Ю Сен, представитель радикальной части китайской общины, также приходит в развязке к пониманию необходимости межэтнического сотрудничества на благо страны. В этом его уверяет сестра По Эн, в какой-то момент тоже оказавшаяся в его отряде («Я думаю, что путь, которым сейчас идет наш папа, самый верный» 39). Сам он тоже убеждается в жестокости и коварстве прежних соратников. Вместе с сестрой он помогает их обезвредить.
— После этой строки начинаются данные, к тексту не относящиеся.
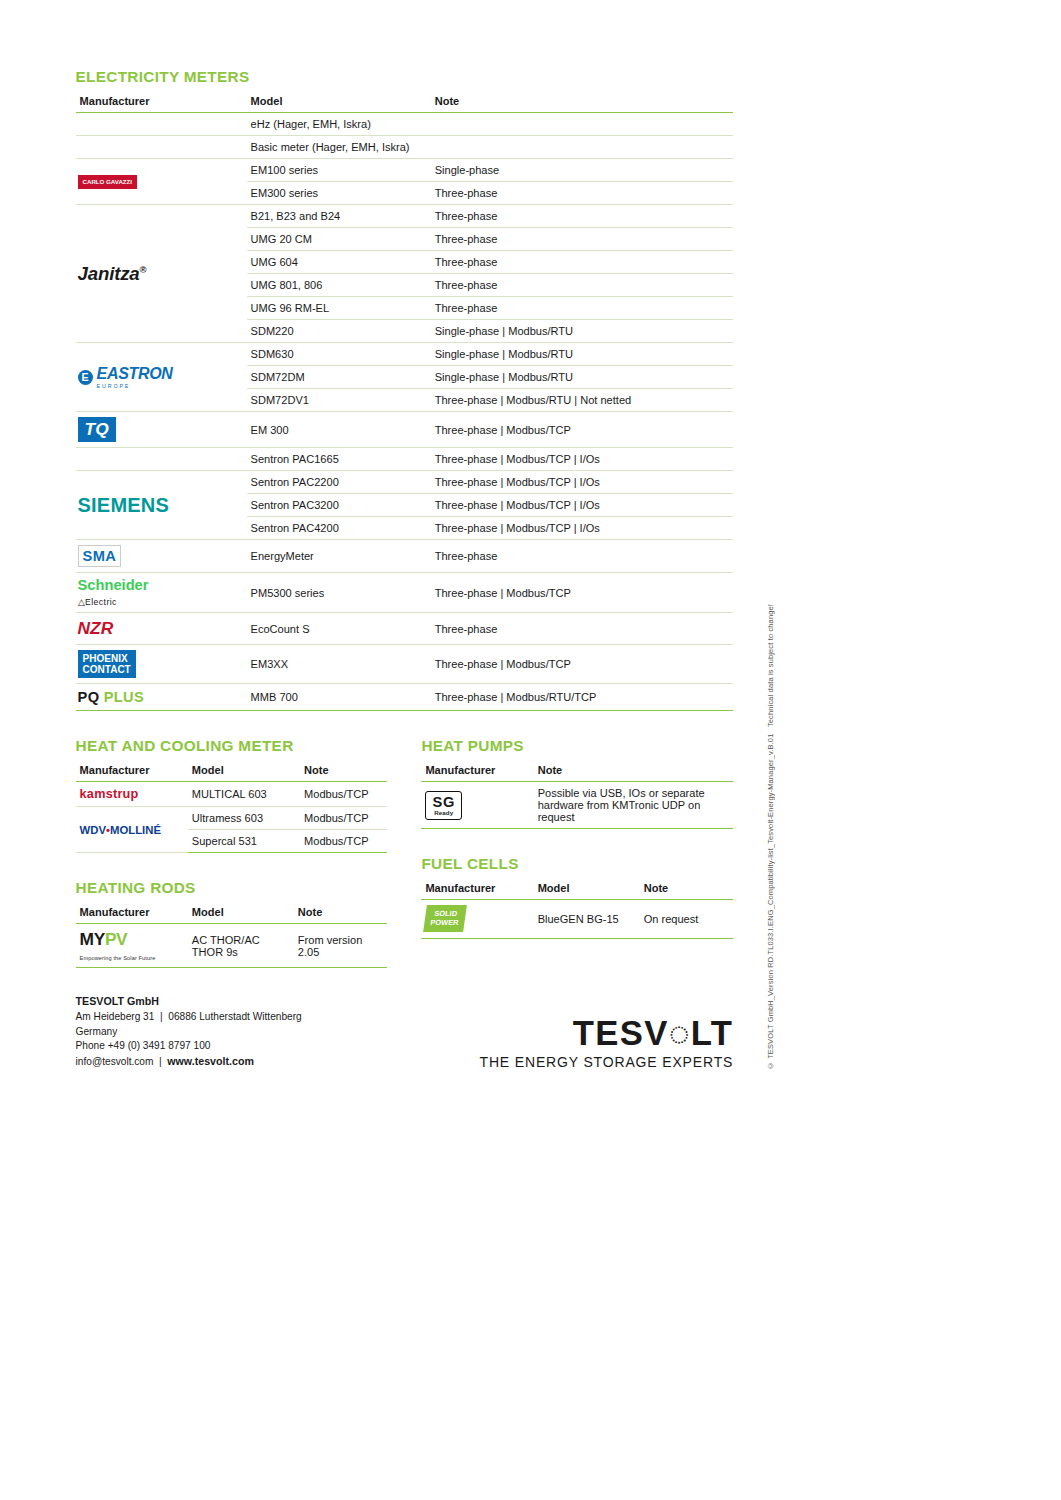Electricity Meters
| Manufacturer | Model | Note |
| --- | --- | --- |
| | eHz (Hager, EMH, Iskra) | |
| | Basic meter (Hager, EMH, Iskra) | |
| CARLO GAVAZZI | EM100 series | Single-phase |
| EM300 series | Three-phase |
| Janitza ® | B21, B23 and B24 | Three-phase |
| UMG 20 CM | Three-phase |
| UMG 604 | Three-phase |
| UMG 801, 806 | Three-phase |
| UMG 96 RM-EL | Three-phase |
| SDM220 | Single-phase / Modbus/RTU |
| E EASTRON EUROPE | SDM630 | Single-phase / Modbus/RTU |
| SDM72DM | Single-phase / Modbus/RTU |
| SDM72DV1 | Three-phase / Modbus/RTU / Not netted |
| TQ | EM 300 | Three-phase / Modbus/TCP |
| | Sentron PAC1665 | Three-phase / Modbus/TCP / I/Os |
| SIEMENS | Sentron PAC2200 | Three-phase / Modbus/TCP / I/Os |
| Sentron PAC3200 | Three-phase / Modbus/TCP / I/Os |
| Sentron PAC4200 | Three-phase / Modbus/TCP / I/Os |
| SMA | EnergyMeter | Three-phase |
| Schneider △Electric | PM5300 series | Three-phase / Modbus/TCP |
| NZR | EcoCount S | Three-phase |
| PHOENIX CONTACT | EM3XX | Three-phase / Modbus/TCP |
| PQ PLUS | MMB 700 | Three-phase / Modbus/RTU/TCP |
Heat and Cooling Meter
| Manufacturer | Model | Note |
| --- | --- | --- |
| kamstrup | MULTICAL 603 | Modbus/TCP |
| WDV • MOLLINÉ | Ultramess 603 | Modbus/TCP |
| Supercal 531 | Modbus/TCP |
Heating Rods
| Manufacturer | Model | Note |
| --- | --- | --- |
| MY PV Empowering the Solar Future | AC THOR/AC THOR 9s | From version 2.05 |
Heat Pumps
| Manufacturer | Note |
| --- | --- |
| SG Ready | Possible via USB, IOs or separate hardware from KMTronic UDP on request |
Fuel Cells
| Manufacturer | Model | Note |
| --- | --- | --- |
| SOLID POWER | BlueGEN BG-15 | On request |
TESVOLT GmbH
Am Heideberg 31 | 06886 Lutherstadt Wittenberg
Germany
Phone +49 (0) 3491 8797 100
info@tesvolt.com | www.tesvolt.com
TESV◌LT
The Energy Storage Experts
© TESVOLT GmbH_Version RD.TL033.I.ENG_Compatibility-list_Tesvolt-Energy-Manager_v.B.01 Technical data is subject to change!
К концу романа индийцы также готовы признать Малайю родиной и трудиться на благо страны и общины. Самый образованный человек на плантации Маниама учитель Раман делает для себя такое же открытие, как Чин Хуат: «Он начал понимать, что Индия уже далека от него. Вернись он туда, неизвестно, смог бы он приспособиться к тамошней ситуации или нет… Он осознал, что его настоящее место в Малайе» 40. С ним согласен сын Маниама инспектор Рамакришнан: «Теперь мы – часть народа этой страны, а если мы не возвращаемся в Индию и хотим сделать эту страну своей родиной, мы должны что-то предпринять …Сейчас уже есть организации индийцев, которые будут участвовать в определении своей судьбы в этой стране» 41. В данном случае писатель дает прозрачный намек на еще один компонент в составе Альянса – партию Индийский конгресс Малайзии.

Роман заканчивается самым идиллическим образом. Герои сообща празднуют признание независимости страны. Разноплеменной компанией они собираются на торжество 31 августа 1957 года в Куала-Лумпур. Все они заслужили этот праздник, не раз помогая друг другу в тяжелых ситуациях, невзирая на межэтнические барьеры.
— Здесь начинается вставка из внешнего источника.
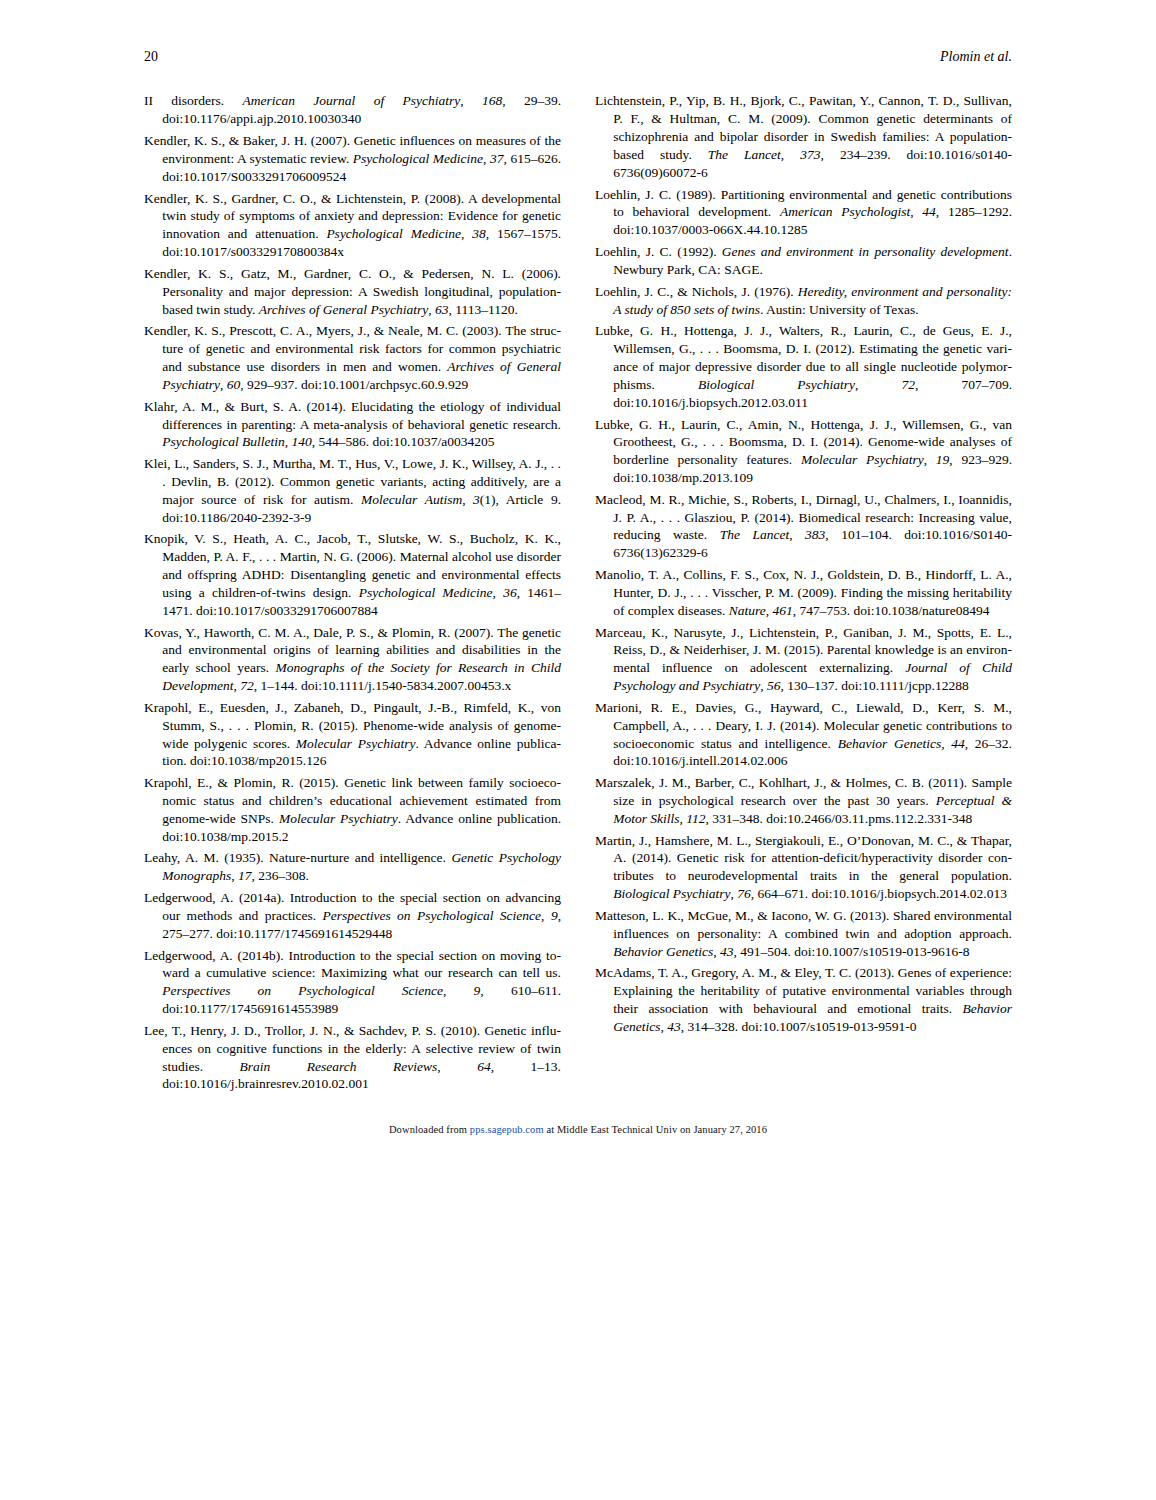20 Plomin et al.
II disorders. American Journal of Psychiatry, 168, 29–39. doi:10.1176/appi.ajp.2010.10030340
Kendler, K. S., & Baker, J. H. (2007). Genetic influences on measures of the environment: A systematic review. Psychological Medicine, 37, 615–626. doi:10.1017/S0033291706009524
Kendler, K. S., Gardner, C. O., & Lichtenstein, P. (2008). A developmental twin study of symptoms of anxiety and depression: Evidence for genetic innovation and attenuation. Psychological Medicine, 38, 1567–1575. doi:10.1017/s003329170800384x
Kendler, K. S., Gatz, M., Gardner, C. O., & Pedersen, N. L. (2006). Personality and major depression: A Swedish longitudinal, population-based twin study. Archives of General Psychiatry, 63, 1113–1120.
Kendler, K. S., Prescott, C. A., Myers, J., & Neale, M. C. (2003). The structure of genetic and environmental risk factors for common psychiatric and substance use disorders in men and women. Archives of General Psychiatry, 60, 929–937. doi:10.1001/archpsyc.60.9.929
Klahr, A. M., & Burt, S. A. (2014). Elucidating the etiology of individual differences in parenting: A meta-analysis of behavioral genetic research. Psychological Bulletin, 140, 544–586. doi:10.1037/a0034205
Klei, L., Sanders, S. J., Murtha, M. T., Hus, V., Lowe, J. K., Willsey, A. J., . . . Devlin, B. (2012). Common genetic variants, acting additively, are a major source of risk for autism. Molecular Autism, 3(1), Article 9. doi:10.1186/2040-2392-3-9
Knopik, V. S., Heath, A. C., Jacob, T., Slutske, W. S., Bucholz, K. K., Madden, P. A. F., . . . Martin, N. G. (2006). Maternal alcohol use disorder and offspring ADHD: Disentangling genetic and environmental effects using a children-of-twins design. Psychological Medicine, 36, 1461–1471. doi:10.1017/s0033291706007884
Kovas, Y., Haworth, C. M. A., Dale, P. S., & Plomin, R. (2007). The genetic and environmental origins of learning abilities and disabilities in the early school years. Monographs of the Society for Research in Child Development, 72, 1–144. doi:10.1111/j.1540-5834.2007.00453.x
Krapohl, E., Euesden, J., Zabaneh, D., Pingault, J.-B., Rimfeld, K., von Stumm, S., . . . Plomin, R. (2015). Phenome-wide analysis of genome-wide polygenic scores. Molecular Psychiatry. Advance online publication. doi:10.1038/mp2015.126
Krapohl, E., & Plomin, R. (2015). Genetic link between family socioeconomic status and children’s educational achievement estimated from genome-wide SNPs. Molecular Psychiatry. Advance online publication. doi:10.1038/mp.2015.2
Leahy, A. M. (1935). Nature-nurture and intelligence. Genetic Psychology Monographs, 17, 236–308.
Ledgerwood, A. (2014a). Introduction to the special section on advancing our methods and practices. Perspectives on Psychological Science, 9, 275–277. doi:10.1177/1745691614529448
Ledgerwood, A. (2014b). Introduction to the special section on moving toward a cumulative science: Maximizing what our research can tell us. Perspectives on Psychological Science, 9, 610–611. doi:10.1177/1745691614553989
Lee, T., Henry, J. D., Trollor, J. N., & Sachdev, P. S. (2010). Genetic influences on cognitive functions in the elderly: A selective review of twin studies. Brain Research Reviews, 64, 1–13. doi:10.1016/j.brainresrev.2010.02.001
Lichtenstein, P., Yip, B. H., Bjork, C., Pawitan, Y., Cannon, T. D., Sullivan, P. F., & Hultman, C. M. (2009). Common genetic determinants of schizophrenia and bipolar disorder in Swedish families: A population-based study. The Lancet, 373, 234–239. doi:10.1016/s0140-6736(09)60072-6
Loehlin, J. C. (1989). Partitioning environmental and genetic contributions to behavioral development. American Psychologist, 44, 1285–1292. doi:10.1037/0003-066X.44.10.1285
Loehlin, J. C. (1992). Genes and environment in personality development. Newbury Park, CA: SAGE.
Loehlin, J. C., & Nichols, J. (1976). Heredity, environment and personality: A study of 850 sets of twins. Austin: University of Texas.
Lubke, G. H., Hottenga, J. J., Walters, R., Laurin, C., de Geus, E. J., Willemsen, G., . . . Boomsma, D. I. (2012). Estimating the genetic variance of major depressive disorder due to all single nucleotide polymorphisms. Biological Psychiatry, 72, 707–709. doi:10.1016/j.biopsych.2012.03.011
Lubke, G. H., Laurin, C., Amin, N., Hottenga, J. J., Willemsen, G., van Grootheest, G., . . . Boomsma, D. I. (2014). Genome-wide analyses of borderline personality features. Molecular Psychiatry, 19, 923–929. doi:10.1038/mp.2013.109
Macleod, M. R., Michie, S., Roberts, I., Dirnagl, U., Chalmers, I., Ioannidis, J. P. A., . . . Glasziou, P. (2014). Biomedical research: Increasing value, reducing waste. The Lancet, 383, 101–104. doi:10.1016/S0140-6736(13)62329-6
Manolio, T. A., Collins, F. S., Cox, N. J., Goldstein, D. B., Hindorff, L. A., Hunter, D. J., . . . Visscher, P. M. (2009). Finding the missing heritability of complex diseases. Nature, 461, 747–753. doi:10.1038/nature08494
Marceau, K., Narusyte, J., Lichtenstein, P., Ganiban, J. M., Spotts, E. L., Reiss, D., & Neiderhiser, J. M. (2015). Parental knowledge is an environmental influence on adolescent externalizing. Journal of Child Psychology and Psychiatry, 56, 130–137. doi:10.1111/jcpp.12288
Marioni, R. E., Davies, G., Hayward, C., Liewald, D., Kerr, S. M., Campbell, A., . . . Deary, I. J. (2014). Molecular genetic contributions to socioeconomic status and intelligence. Behavior Genetics, 44, 26–32. doi:10.1016/j.intell.2014.02.006
Marszalek, J. M., Barber, C., Kohlhart, J., & Holmes, C. B. (2011). Sample size in psychological research over the past 30 years. Perceptual & Motor Skills, 112, 331–348. doi:10.2466/03.11.pms.112.2.331-348
Martin, J., Hamshere, M. L., Stergiakouli, E., O’Donovan, M. C., & Thapar, A. (2014). Genetic risk for attention-deficit/hyperactivity disorder contributes to neurodevelopmental traits in the general population. Biological Psychiatry, 76, 664–671. doi:10.1016/j.biopsych.2014.02.013
Matteson, L. K., McGue, M., & Iacono, W. G. (2013). Shared environmental influences on personality: A combined twin and adoption approach. Behavior Genetics, 43, 491–504. doi:10.1007/s10519-013-9616-8
McAdams, T. A., Gregory, A. M., & Eley, T. C. (2013). Genes of experience: Explaining the heritability of putative environmental variables through their association with behavioural and emotional traits. Behavior Genetics, 43, 314–328. doi:10.1007/s10519-013-9591-0
Downloaded from pps.sagepub.com at Middle East Technical Univ on January 27, 2016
С одной стороны, такую концовку нельзя назвать совсем недостоверной. Независимость действительно стала реальностью, и с первых шагов молодого государства у руля в нем стоял многокомпонентный партийный союз, сначала называвшийся Альянсом, а затем преобразованный в Национальный фронт. Три главных этнических группы страны были вынуждены договориться и на протяжении всей истории Малайзии стремиться поддерживать межэтническое равновесие. В этом отношении появление «юбилейного» по духу романа к 10-летию независимости было уместным.

Отвечало оно и искренне патриотическому настрою автора, которому были очень близки национально-освободительные идеи 42. Этот настрой писатель пронес через всю жизнь. В мечтах он видел народ своей родины сплоченным: в его понимании при колониальной власти китайцы и индийцы были «новыми гражданами этой страны, но британская система правления … разъединяла их» 43.

Стоит принимать в расчет и фактор традиционной малайской лояльности власти. В средневековых султанатах носителем и символом этой власти был правитель, и преданность ему была гарантией поддержания всеобщего равновесия и процветания государства. Именно безграничную преданность воплощают собой положительные герои самых знаменитых произведений малайской литературы 44. Эта лояльность размывается со временем, но в целом до сих пор остается в глазах малайцев добродетелью. Истый малаец и верный сын Малайзии Абдулла приводит в своем романе к той же идее верности и своих героев. Для малайца Семана это естественно, а вот для китайцев и индийцев, искусственно ограничиваемых в правах, принять такой взгляд на вещи непросто.

Именно здесь реализм Абдуллы дает сбой, хотя исторический фон романа так хорошо разработан в первых трех его частях, что это не сразу заметно. Стремление скрупулезно отразить действительность в развязке романа подчиняется идеализму и идеологии, что сказывается на художественном облике произведения.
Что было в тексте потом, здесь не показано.